**AIM OF THE EXERCISE**
The entries below are to be reproduced exactly, with their pictures omitted.

**ENTRIES SHOWN**
--- START ---
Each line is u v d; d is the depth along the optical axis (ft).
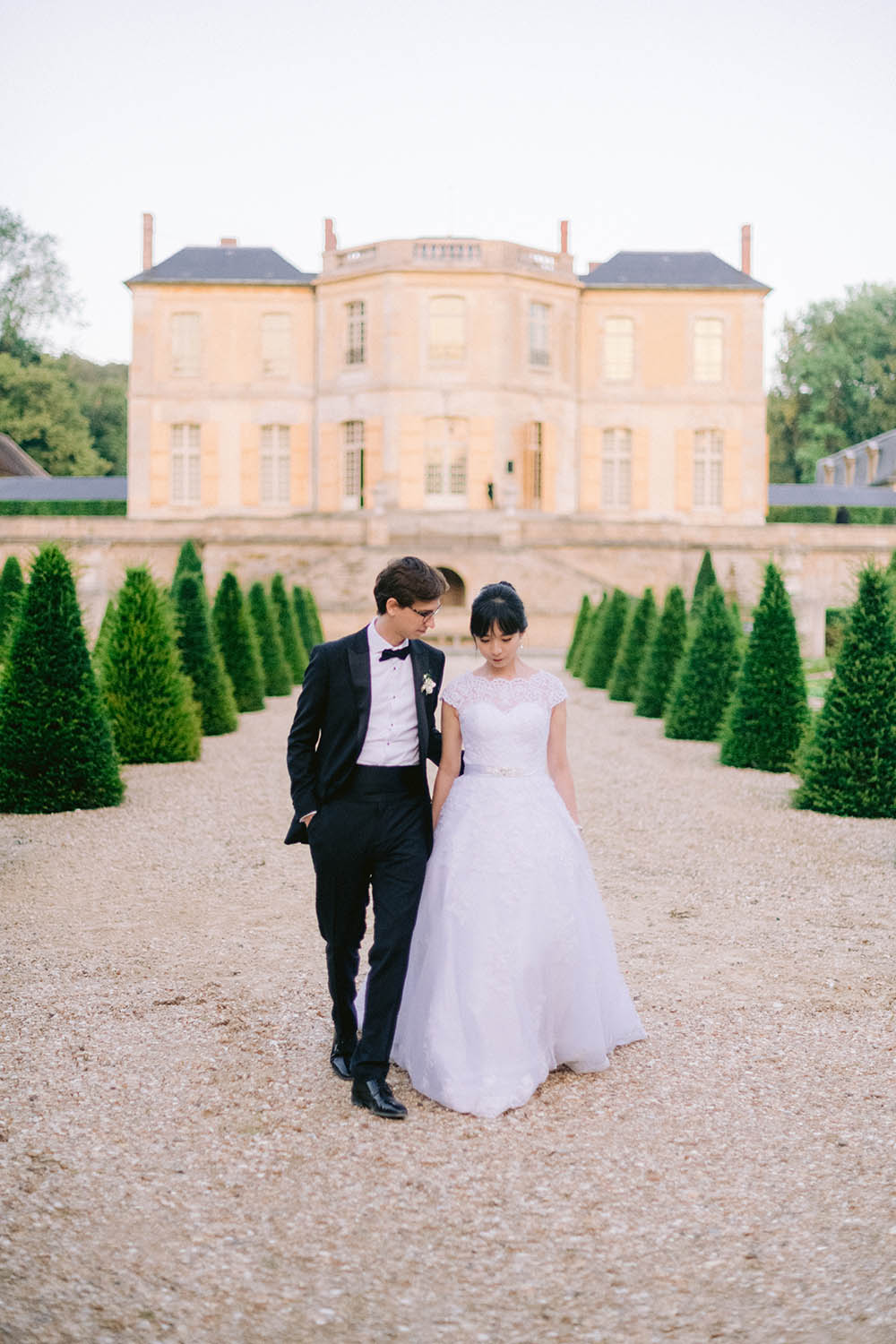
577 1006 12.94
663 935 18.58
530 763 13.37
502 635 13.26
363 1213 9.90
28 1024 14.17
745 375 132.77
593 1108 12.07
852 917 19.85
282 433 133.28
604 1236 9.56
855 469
--- END ---
**WRITTEN ANSWER**
Each line is u v d; d is the depth along the optical axis (ft).
577 1006 12.94
663 935 18.58
530 763 13.37
502 635 13.26
363 1213 9.90
28 1024 14.17
745 375 132.77
593 1108 12.07
852 917 19.85
282 433 133.28
604 1236 9.56
855 469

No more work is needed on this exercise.